Data block

>>>>

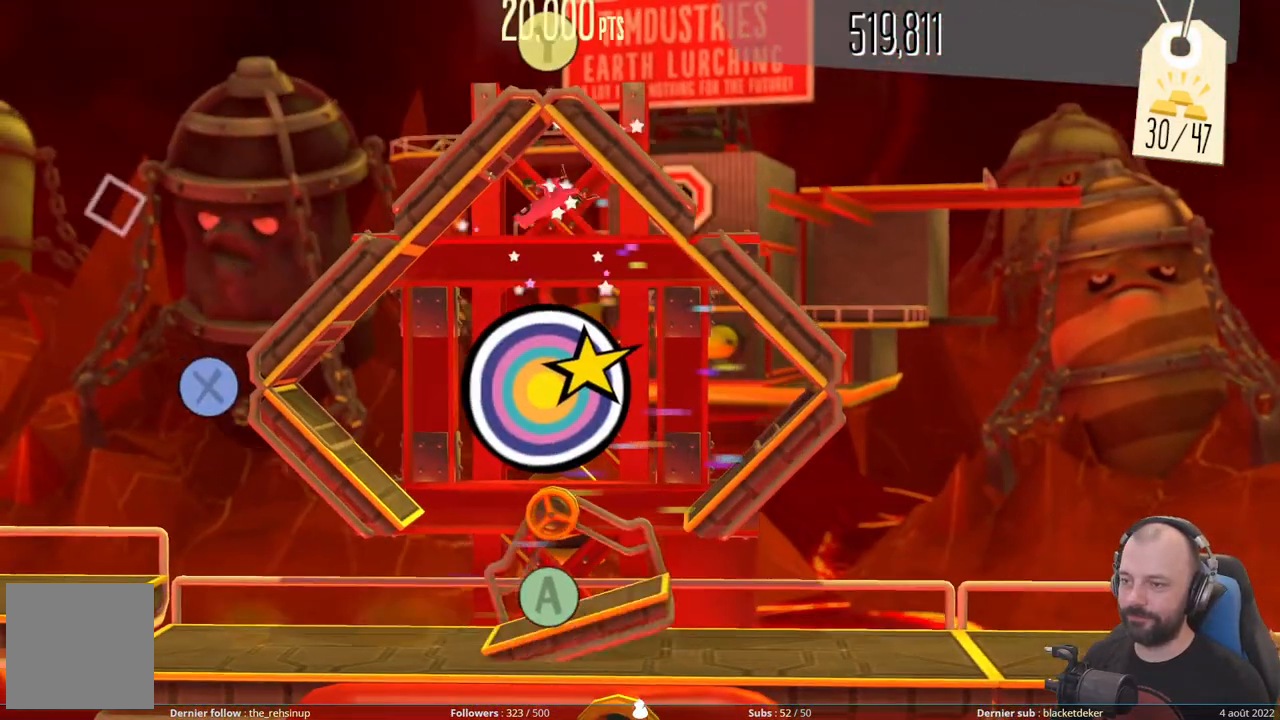
{"buttons": [], "right_stick": "center", "events": [[120, "Y", "down"], [160, "X", "down"], [260, "X", "up"], [300, "Y", "up"]]}
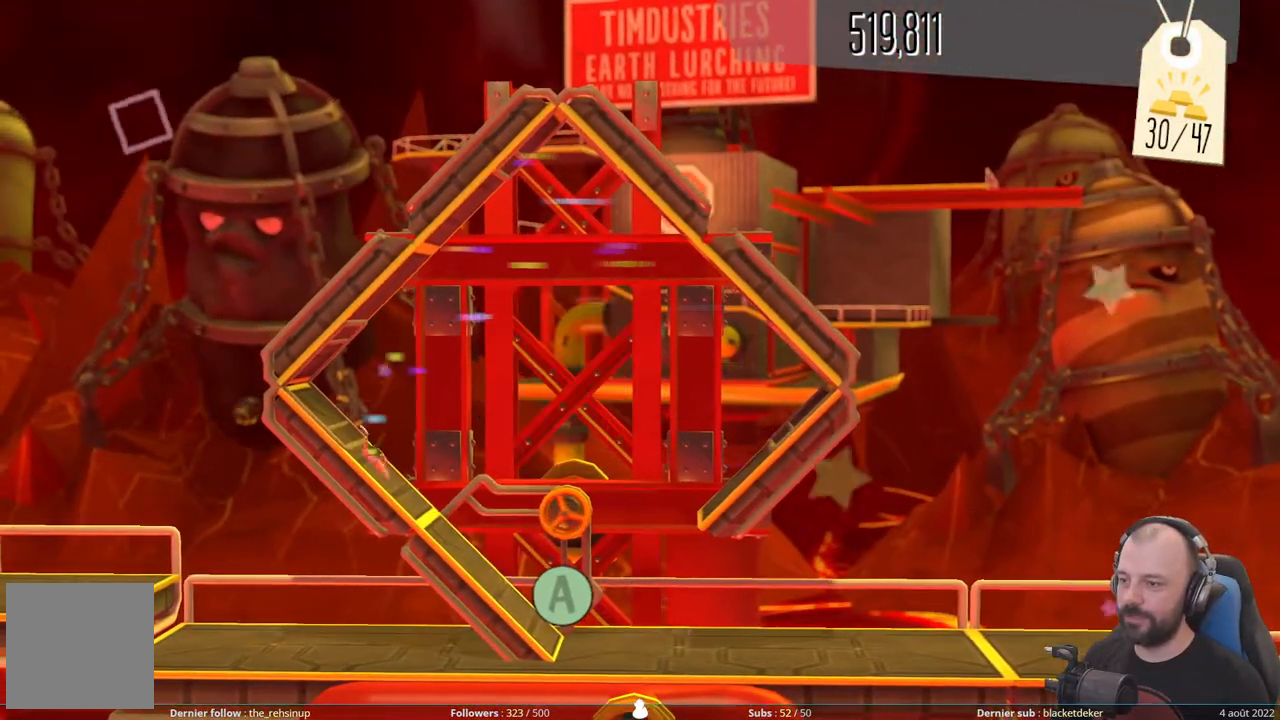
{"buttons": [], "right_stick": "center", "events": [[140, "A", "down"], [260, "A", "up"]]}
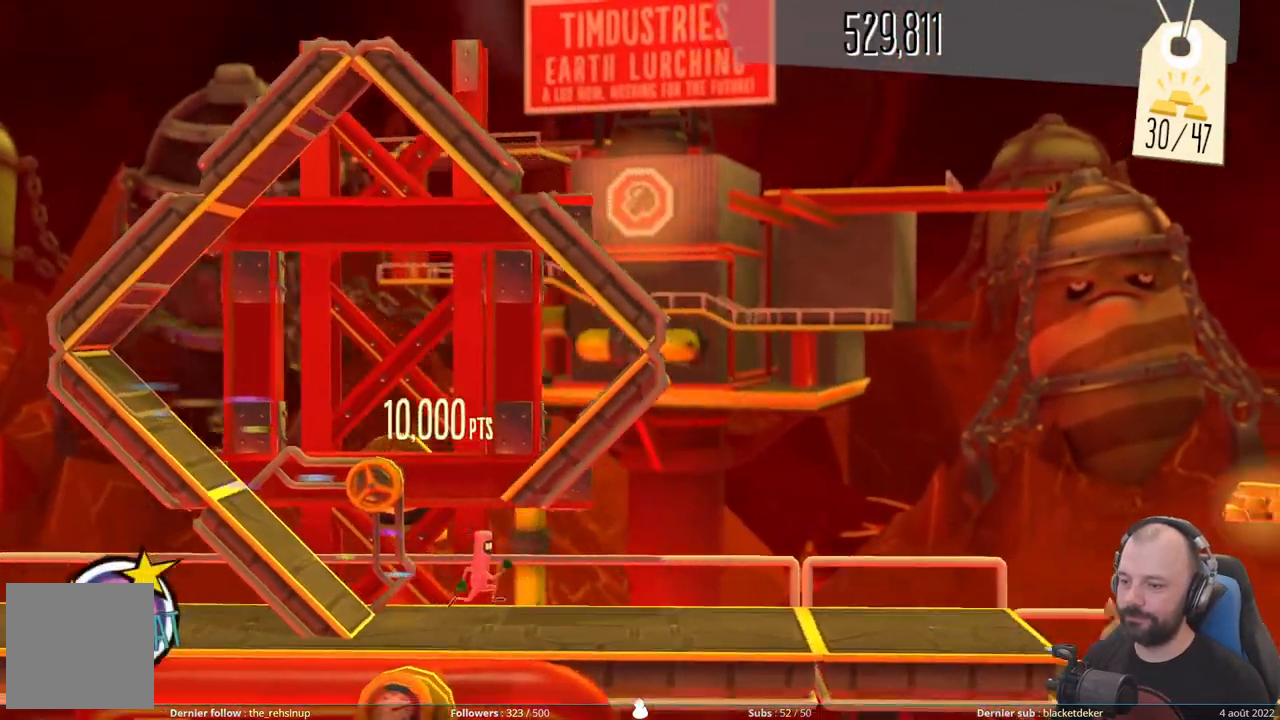
{"buttons": [], "right_stick": "center", "events": []}
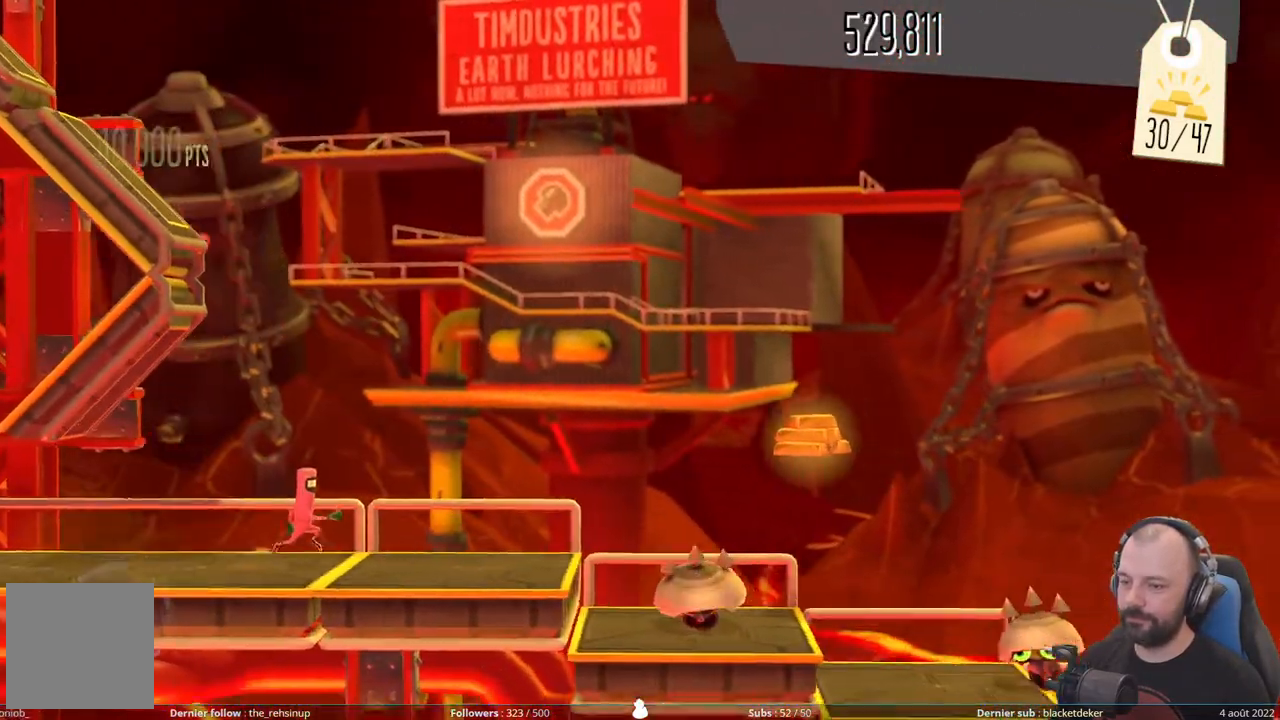
{"buttons": ["A"], "right_stick": "center", "events": [[320, "A", "down"]]}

<<<<

Task item
All of the material above is to be copied exactly, with no pictures.

Exercise result
{"buttons": [], "right_stick": "center", "events": [[120, "Y", "down"], [160, "X", "down"], [260, "X", "up"], [300, "Y", "up"]]}
{"buttons": [], "right_stick": "center", "events": [[140, "A", "down"], [260, "A", "up"]]}
{"buttons": [], "right_stick": "center", "events": []}
{"buttons": ["A"], "right_stick": "center", "events": [[320, "A", "down"]]}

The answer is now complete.